START PASSAGE PROVIDED
How Do I Live After Trauma Therapy?
This blog was started by my during my Trauma Therapy. The intense EMDR, Brainspotting and most of the hard work with triggers is finished. I left therapy having to learn how to pick up where my life in so many ways stopped. Little things like keeping up with laundry, vacuuming and gradually going through clutter became a higher priority. The amount of work needing to be done in my house was immense, but I had to learn to take each day as it came and to do what I could without getting in a tailspin. I am learning that it will probably take years to become "organized" and I am OK with this.
I also have my teenage children still at home and they need me so much (and then in so many ways they don't want to need me at all). Do you understand my sense of lost time? I accept it, but know that I was not fully there for my children, and yet still I did do that best I could "in the moment," each moment. Learning to be present and interact with my teens has been a huge challenge in my life. Giving them the time and focus, loving them deeply, and communicating clearly is a priority that I embraced but also often fell short of fulfilling. In the beginning months of not going to therapy I stress with my children that I knew I had changed and I wanted a chance to continue to build better relationships. I am sure this was awkward for them, but it was important for me to express it and to recognize I was starting on a new leg of my journey with my family.
And then there was church, I wanted to be seen as new as I felt. I wanted a clear slate. Telling people that my trauma therapy was over, I thought people would understand how important it was for me to reintegrate into being a functioning part of the body, but I sensed that I had been discarded long ago and that nothing was going to change. I was not needed or wanted -- I was damaged goods. Of course, probably no one ever said that to themselves or another. It was just in my head, a felt sense. The pain was too cutting; I chose to stay home and not endure the suffering. We watched Charles Stanley on TV most Sunday mornings. Eventually we began to venture out and look for a church. This was a long, but good journey. As I have seen many times before, my area in TN has MANY wonderful congregations and varieties of churches. The trick was finding one that everyone felt was the one we needed since we are all in different places in our walk.
END PASSAGE PROVIDED
START SUPPLIED INFORMATION
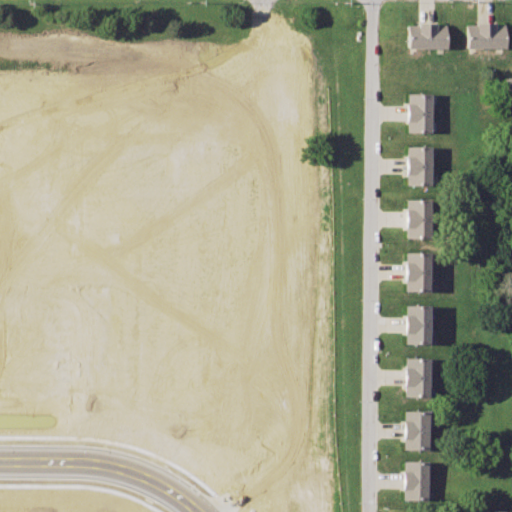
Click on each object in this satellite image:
building: (415, 33)
building: (434, 33)
building: (474, 33)
building: (493, 33)
building: (424, 35)
building: (483, 35)
building: (508, 83)
building: (508, 86)
building: (511, 97)
building: (416, 100)
building: (416, 112)
building: (416, 119)
building: (415, 153)
building: (416, 165)
building: (415, 172)
building: (415, 206)
building: (415, 218)
building: (415, 225)
road: (369, 256)
building: (415, 259)
building: (415, 271)
building: (414, 278)
building: (415, 312)
building: (414, 324)
building: (414, 331)
building: (414, 365)
building: (414, 376)
building: (414, 384)
building: (413, 418)
building: (413, 429)
building: (413, 437)
road: (82, 461)
building: (413, 469)
building: (413, 479)
building: (412, 488)
road: (183, 495)
building: (493, 511)
building: (494, 511)
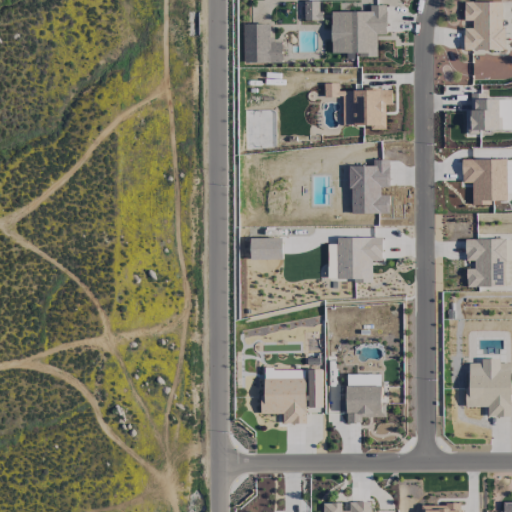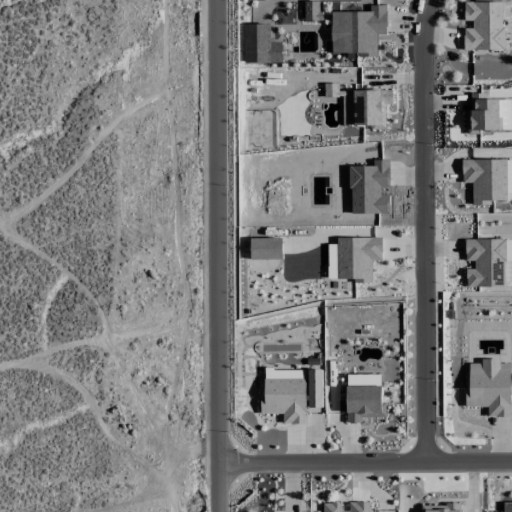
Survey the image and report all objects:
building: (312, 10)
building: (483, 26)
building: (357, 30)
building: (367, 105)
building: (490, 114)
building: (488, 178)
building: (369, 188)
road: (422, 230)
road: (209, 256)
building: (353, 258)
building: (485, 262)
building: (455, 373)
building: (489, 386)
building: (284, 394)
road: (359, 461)
building: (507, 506)
building: (346, 507)
building: (447, 508)
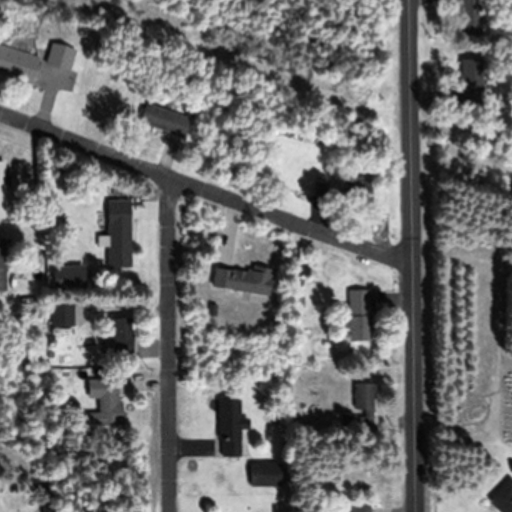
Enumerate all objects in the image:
building: (470, 16)
building: (469, 17)
building: (61, 55)
building: (60, 57)
building: (16, 63)
building: (17, 63)
building: (471, 81)
building: (471, 82)
building: (164, 119)
building: (165, 121)
building: (54, 163)
road: (211, 179)
building: (1, 187)
building: (2, 190)
building: (321, 190)
building: (360, 192)
building: (360, 194)
building: (118, 233)
building: (118, 234)
road: (416, 256)
building: (3, 262)
building: (2, 265)
building: (303, 271)
building: (242, 280)
building: (56, 314)
building: (357, 314)
building: (62, 316)
building: (358, 316)
building: (119, 337)
building: (121, 337)
road: (173, 339)
crop: (480, 348)
building: (37, 355)
building: (108, 400)
building: (364, 401)
building: (108, 402)
building: (364, 405)
building: (345, 419)
building: (230, 428)
building: (265, 475)
building: (13, 487)
building: (503, 496)
building: (503, 498)
building: (359, 508)
building: (359, 509)
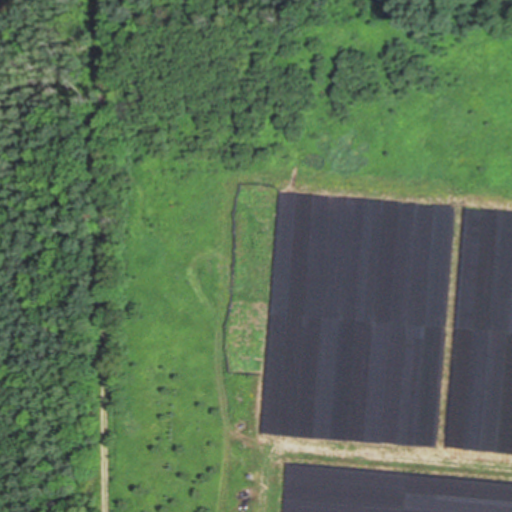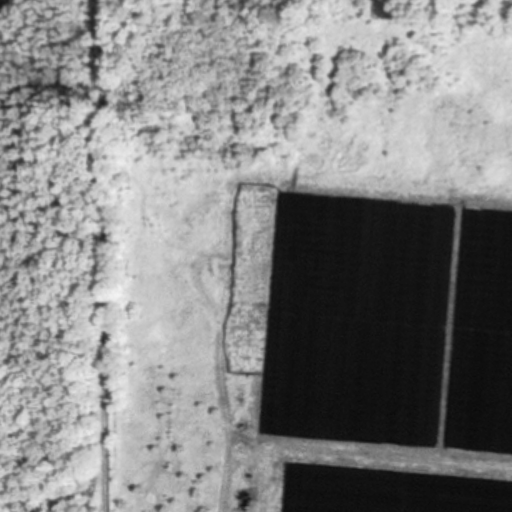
END SUPPLIED INFORMATION
▶ **TO DO**:
1. Name the household tasks that, according to the blog post about life after trauma therapy, became a higher priority once therapy ended.
2. Extend the blog post about life after trauma therapy with a further paragraph that picks up after its final sentence.
The listing is separate material, unrelated to the blog post about life after trauma therapy.

▶ **ANSWERS TO THE EXERCISES**:
1. Keeping up with laundry, vacuuming, and gradually going through clutter.

2.
And with my freed up time, I consumed as many books as I could; my mind was uncluttered and I could learn rapidly. I tried to experience new things and to grow and expand my abilities that had been thwarted -- it felt like my whole life.
It seemed like time had arrived for me to become who God created to be and to do what He created me to do. So I did and ran and tried and explored. I dipped my toes in waters that I had only dreamed about trying. My life felt short; I knew I would never live long enough to redeem the years the locus had stolen. A sadness settled in and a reality of my age enlarged within my soul. Everything looked appealing--like a little child in an ice cream store--I wanted to try all the flavors instead of settling on one.
After eighteen months of living life after therapy, a crashing thought came over me.... I didn't know who I was or what I was suppose to do.
I wanted my life to make a difference, a grandiose mark. In the process of exploring, I had lost my anchor in God. He still was my source, but I was trying to blossom apart from Him. I had lost the ability to BE STILL and KNOW THAT HE IS GOD. I was living "do" and know that He is God. What I "do" is not who I am... is slowly dawning on my soul. I need to practice living in a state of "being". I need to BE STILL in the presence of GOD.
Oh, Father God, tutor me in how to "be".
I have been running about busy,
But I am beginning to see,
Without soaking time with You,
I will never "be"
The priceless person
I was "created to be".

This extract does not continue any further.